**INSTRUCTION A**
In the court order, which division of the police department is Blassingame employed in?

**TEXT BLOCK**
<<<<

United States District Court, D. South Carolina, Anderson Division
Feb 22, 1999
Civil Action No. 8:98-1996-13AK, Civil Action No. 8:98-3450-13AK (D.S.C. Feb. 22, 1999)

Opinion

Civil Action No. 8:98-1996-13AK, Civil Action No. 8:98-3450-13AK

February 22, 1999


ORDER


This matter is before the court on the plaintiffs' motion for joinder and the defendant's motion to sever. The defendant is a municipality located in South Carolina, with different divisions including Public Safety, which encompasses the City of Anderson Police Department. The plaintiffs in these actions consist of a group of six current employees and one former employee of the defendant's police department.

FACTS PRESENTED

The first action, C.A. 8:98-1996-13AK, was filed by plaintiffs Donnie Blassingame and Michael Bracone. Blassingame is a black male who is employed as a police officer in the community patrol division. He has brought claims for breach of contract, breach of the covenant of good faith and fair dealing, race discrimination in employment pursuant to Title VII of the Civil Rights Act of 1964, and violation of the whistleblower provisions of Section 8-27-10, et seq. of the South Carolina Code of Laws. Blassingame's specific complaints relate to an incident on June 1, 1997, when he was allegedly told by a coworker that another coworker got to attend a radar training course before Blassingame because the other coworker was white. Def. mem., ex. A.

Plaintiff Bracone, who is a white male also employed in the community patrol division, has brought claims for breach of contract, breach of the covenant of good faith and fair dealing, race discrimination in employment pursuant to Title VII of the Civil Rights Act of 1964, and violation of the whistleblower provisions of Section 8-27-10, et seq. of the South Carolina Code of Laws. He argues that because he is closely associated with blacks, he should therefore receive the same protections as that class. He claims that on June 6, 1997, he was called a "nigger lover" by a white coworker because of his interracial dating. When he complained to a supervisor, he was involuntarily transferred to another shift. Def. mem., ex. B.

>>>>

**MATERIALS PROVIDED**
<<<<

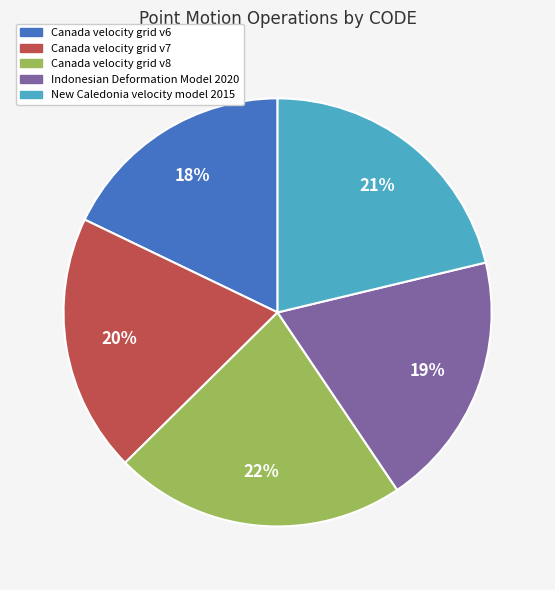

Is there a majority slice in this chart?

No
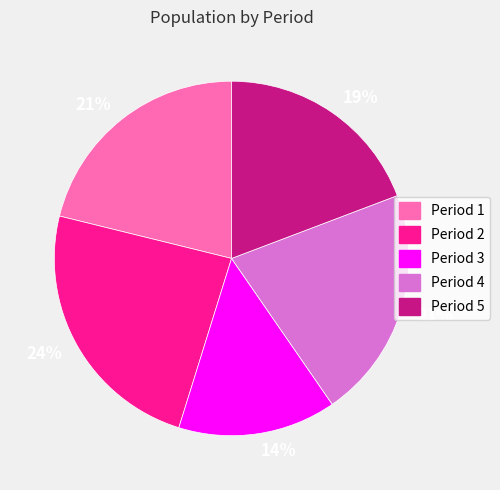

Count the number of slices in the pie.

5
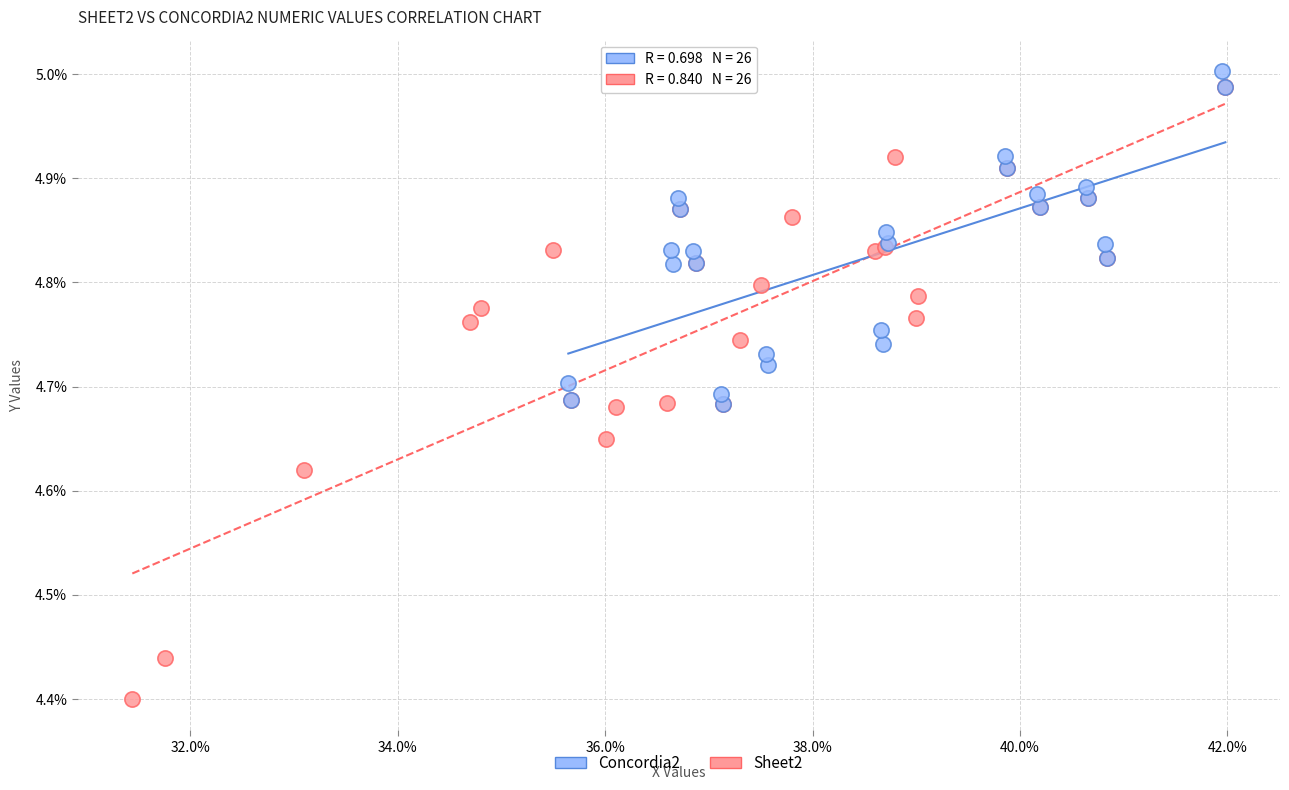

Which series contains the highest Y value?

Concordia2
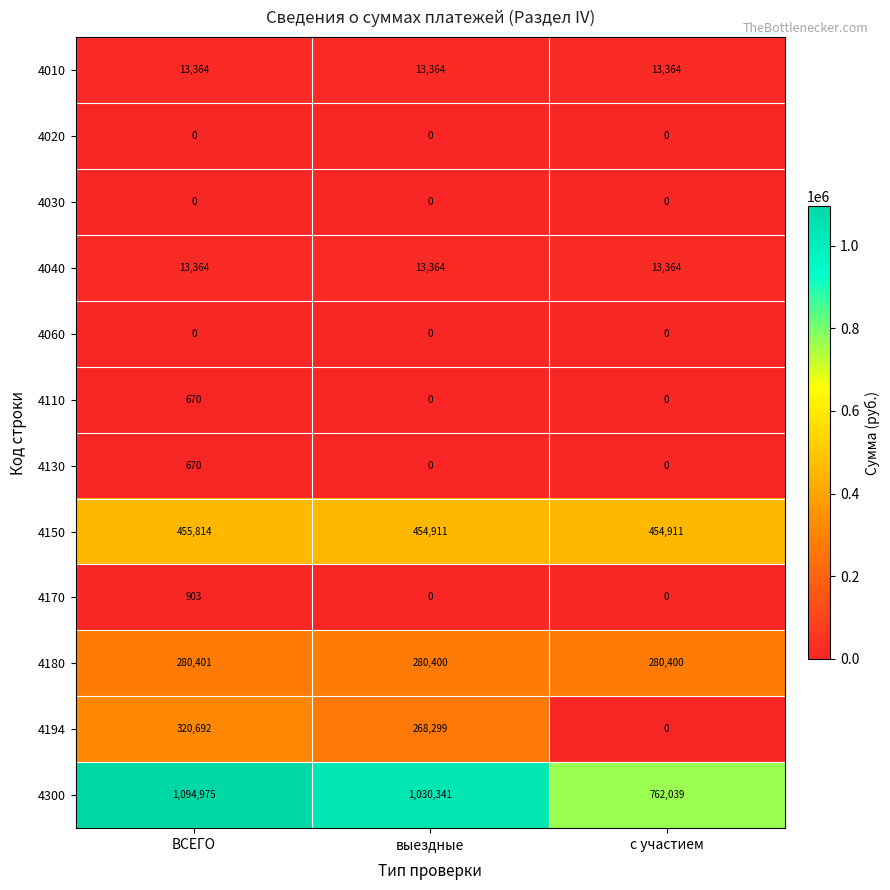

Where is 4300 nearest to the value 928507?

выездные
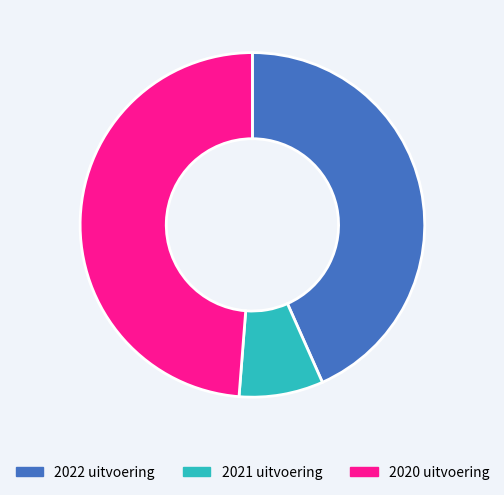

Is it true that 2022 uitvoering is 43% of the pie?

True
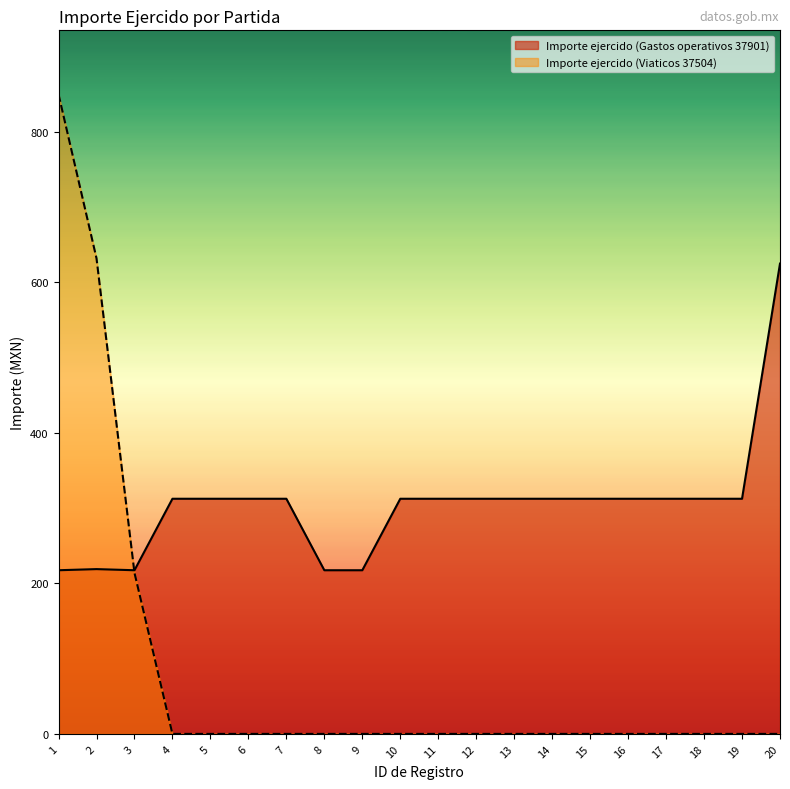

What is the maximum value shown in the chart?

850.0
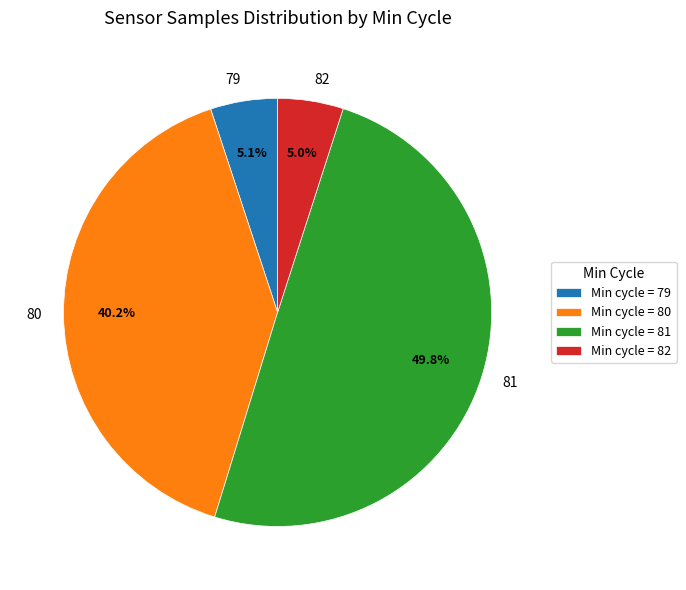

Which has a higher value, 81 or 82?

81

>>>>

**INSTRUCTION B**
Rewrite the records from the line containing "Which series contains the highest Y value?" through the end of the records, changing "value" to "number" everywhere and leaving everything else as it is. Give back only that stretch, and omit the picture lines.

**REPLY A**
The community patrol division.

**REPLY B**
Which series contains the highest Y number?

Concordia2

Where is 4300 nearest to the number 928507?

выездные

Is it true that 2022 uitvoering is 43% of the pie?

True

What is the maximum number shown in the chart?

850.0

Which has a higher number, 81 or 82?

81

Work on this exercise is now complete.